Не зная, с чего начать, он беспомощно обвел глазами комнату, но в голову ничего не приходило. Он чувствовал себя так, будто пытался завязать уличное знакомство и ему совестно было, что его могут не так понять.
Сияющая световая точка горела, как всегда в этот час, на левом краю застекленной картинки, висевшей на стене. Он всегда следил за тем, как она с правого края передвигается к левому, прежде чем соскользнуть, исчезнуть за дверью.
— Отчего это? — спросил он.
Жена поняла сразу, с полуслова, и обрадованно кивнула, быстро вставая:
— Да, я сама хотела взглянуть. Это отсвечивает от чего-то.
Она подняла руку и подставила ладонь, на которой тотчас розово засветился перехваченный лучик. Заглянув за дверь соседней комнаты-столовой, она воскликнула:
— А, оказывается, это самовар!
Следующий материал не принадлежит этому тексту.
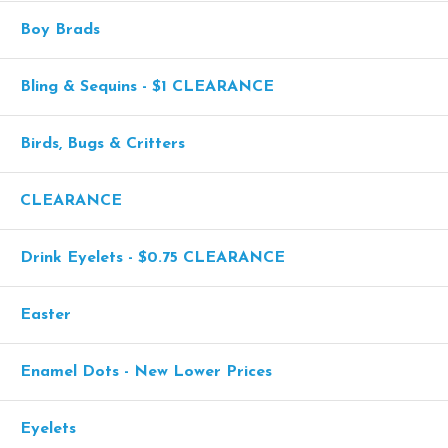
Boy Brads
Bling & Sequins - $1 CLEARANCE
Birds, Bugs & Critters
CLEARANCE
Drink Eyelets - $0.75 CLEARANCE
Easter
Enamel Dots - New Lower Prices
Eyelets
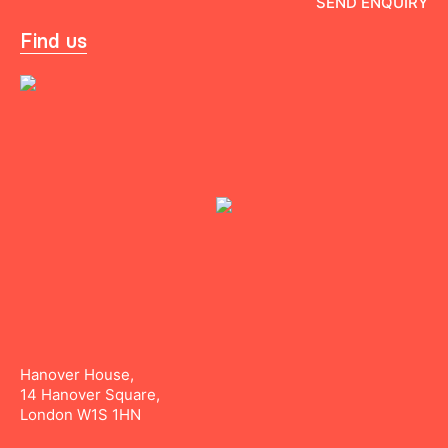
Find us
Hanover House,
14 Hanover Square,
London W1S 1HN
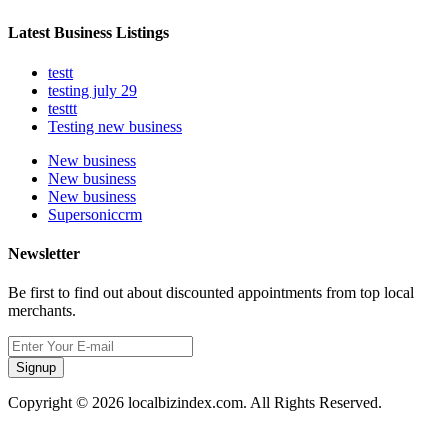
Latest Business Listings
testt
testing july 29
testtt
Testing new business
New business
New business
New business
Supersoniccrm
Newsletter
Be first to find out about discounted appointments from top local
merchants.
Signup
Copyright © 2026 localbizindex.com. All Rights Reserved.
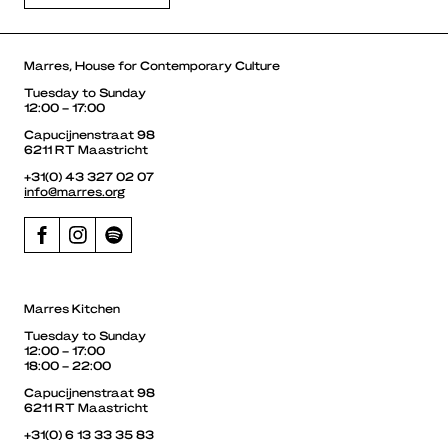
Marres, House for Contemporary Culture
Tuesday to Sunday
12:00 – 17:00
Capucijnenstraat 98
6211 RT Maastricht
+31(0) 43 327 02 07
info@marres.org
Marres Kitchen
Tuesday to Sunday
12:00 – 17:00
18:00 – 22:00
Capucijnenstraat 98
6211 RT Maastricht
+31(0) 6 13 33 35 83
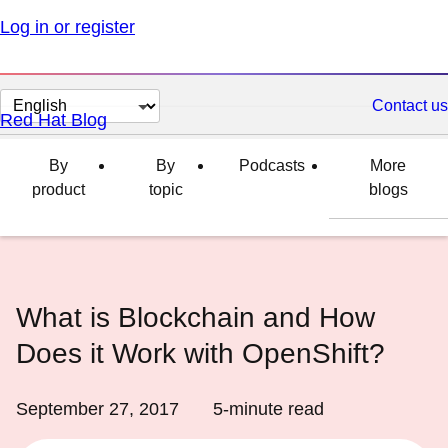
Log in or register
Change
Contact us
Red Hat Blog
page
language
By
By
Podcasts
More
product
topic
blogs
What is Blockchain and How
Does it Work with OpenShift?
September 27, 2017
5
-minute read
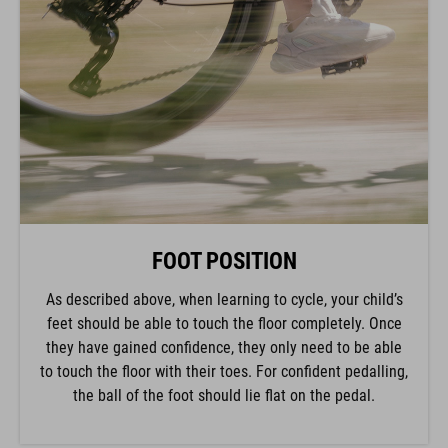
FOOT POSITION
As described above, when learning to cycle, your child’s
feet should be able to touch the floor completely. Once
they have gained confidence, they only need to be able
to touch the floor with their toes. For confident pedalling,
the ball of the foot should lie flat on the pedal.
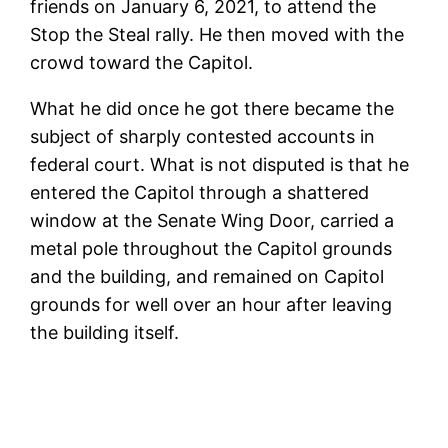
friends on January 6, 2021, to attend the
Stop the Steal rally. He then moved with the
crowd toward the Capitol.
What he did once he got there became the
subject of sharply contested accounts in
federal court. What is not disputed is that he
entered the Capitol through a shattered
window at the Senate Wing Door, carried a
metal pole throughout the Capitol grounds
and the building, and remained on Capitol
grounds for well over an hour after leaving
the building itself.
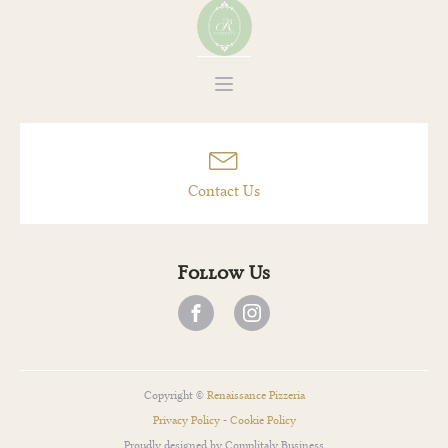
Des Cent-Guy
Contact Us
Follow Us
Copyright ©
Renaissance Pizzeria
Privacy Policy
-
Cookie Policy
Proudly designed by Complitaly Business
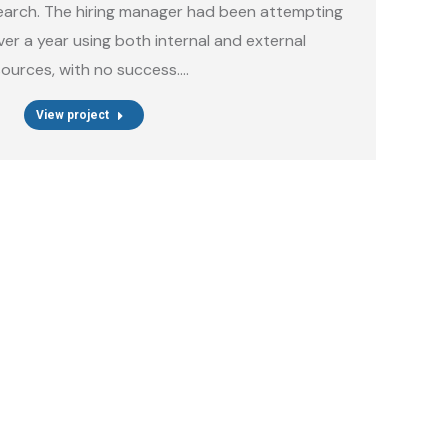
earch. The hiring manager had been attempting
 over a year using both internal and external
sources, with no success.…
View project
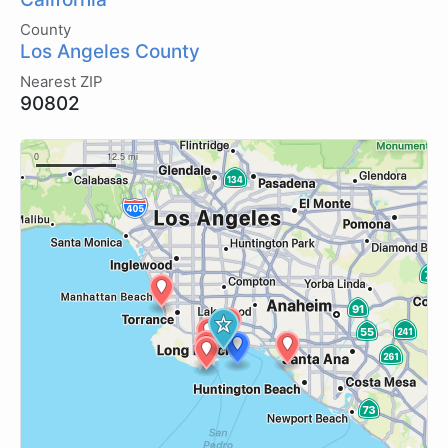
County
Los Angeles County
Nearest ZIP
90802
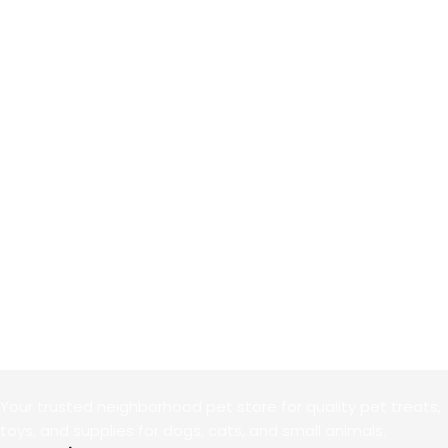
Your trusted neighborhood pet store for quality pet treats,
toys, and supplies for dogs, cats, and small animals.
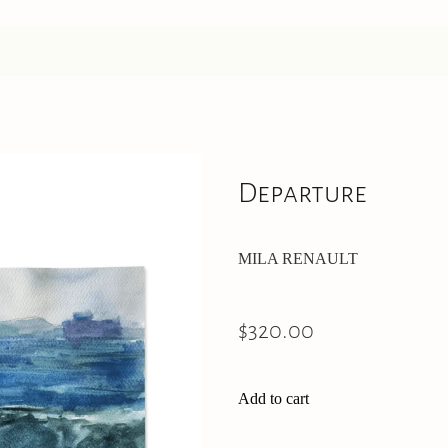
Departure
MILA RENAULT
$320.00
Add to cart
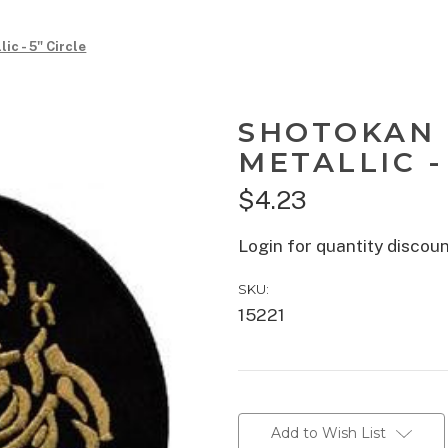
ic - 5" Circle
SHOTOKAN 
METALLIC -
$4.23
Login for quantity discou
SKU:
15221
Current
Stock:
Add to Wish List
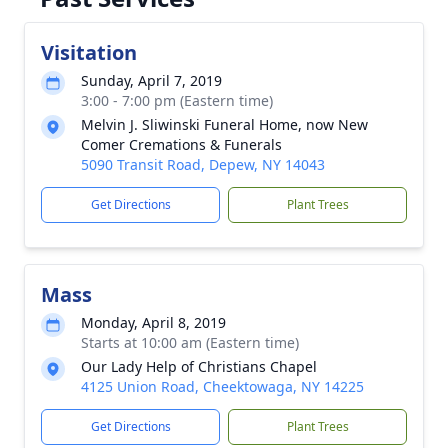
Visitation
Sunday, April 7, 2019
3:00 - 7:00 pm (Eastern time)
Melvin J. Sliwinski Funeral Home, now New
Comer Cremations & Funerals
5090 Transit Road, Depew, NY 14043
Get Directions
Plant Trees
Mass
Monday, April 8, 2019
Starts at 10:00 am (Eastern time)
Our Lady Help of Christians Chapel
4125 Union Road, Cheektowaga, NY 14225
Get Directions
Plant Trees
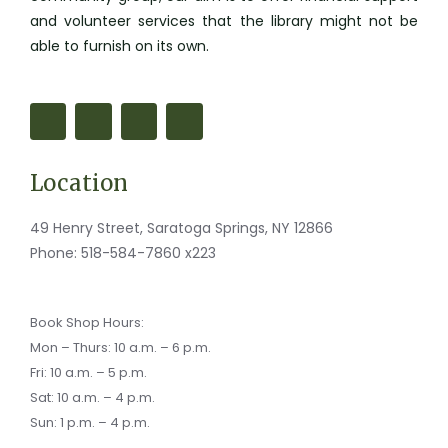
and volunteer services that the library might not be
able to furnish on its own.
F
M
I
M
a
a
n
a
c
p
s
i
e
-
t
l
b
m
a
-
o
a
g
b
Location
o
r
r
u
k
k
a
l
-
e
m
k
f
r
49 Henry Street, Saratoga Springs, NY 12866
-
a
Phone:
518-584-7860 x223
l
t
Book Shop Hours:
Mon – Thurs: 10 a.m. – 6 p.m.
Fri: 10 a.m. – 5 p.m.
Sat: 10 a.m. – 4 p.m.
Sun: 1 p.m. – 4 p.m.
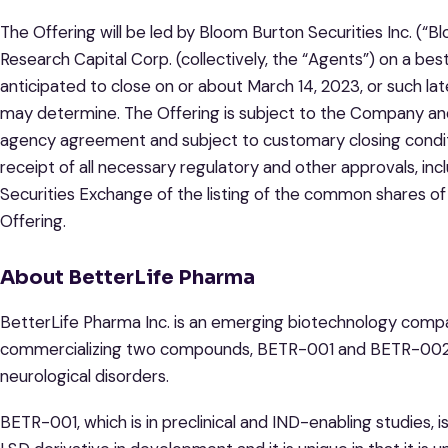
The Offering will be led by Bloom Burton Securities Inc. (
Research Capital Corp. (collectively, the “Agents”) on a best
anticipated to close on or about March 14, 2023, or such 
may determine. The Offering is subject to the Company and 
agency agreement and subject to customary closing conditio
receipt of all necessary regulatory and other approvals, in
Securities Exchange of the listing of the common shares o
Offering.
About BetterLife Pharma
BetterLife Pharma Inc. is an emerging biotechnology comp
commercializing two compounds, BETR-001 and BETR-002, 
neurological disorders.
BETR-001, which is in preclinical and IND-enabling studies,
Это он оттуда пускает зайчиков.
— Вот оно что! — облегченно улыбнулся Алексейсеич, радуясь, что разговор завязался. — Давно я не видел той комнаты.
— Хочешь, я тебе покажу!
Она ушла и тотчас вернулась с туалетным зеркалом и, стоя в дверях, медленно начала его поворачивать, направляя так, что он в конце концов в качающемся отражении увидел стену, стол, потолок с лампой, диван и, наконец, медный самовар на столике.
— Спасибо, — сказал он. — Я не мог догадаться. Значит, это он? А ведь мы его, кажется, ни разу не ставили.
— Пускай так стоит. Все-таки он симпатичный. Пузатый.
— А ты когда-нибудь ставила самовар? В жизни? Хоть раз?
— Нет, одни керосинки. Даже не знаю, у кого и где я видела живой самовар, чтоб для чаю ставили? Нет.
Он вспомнил, что она часто нечаянно говорила что-нибудь детски-неправильное, что удачно объясняло мысль. Он обрадованно подхватил:
— Ты верно сказала… Наш пузан одна скорлупа, как в музее. Рыцарский доспех, а внутри вместо рыцаря паутина и пыль… А когда-то самовар был полон огня и жара жизни, он угрожающе ворчал, бурлил и булькал, брызгая кипятком, пышел жаром, светился и пахнул раскаленными угольками. У него было свое особенное место в жизни семьи.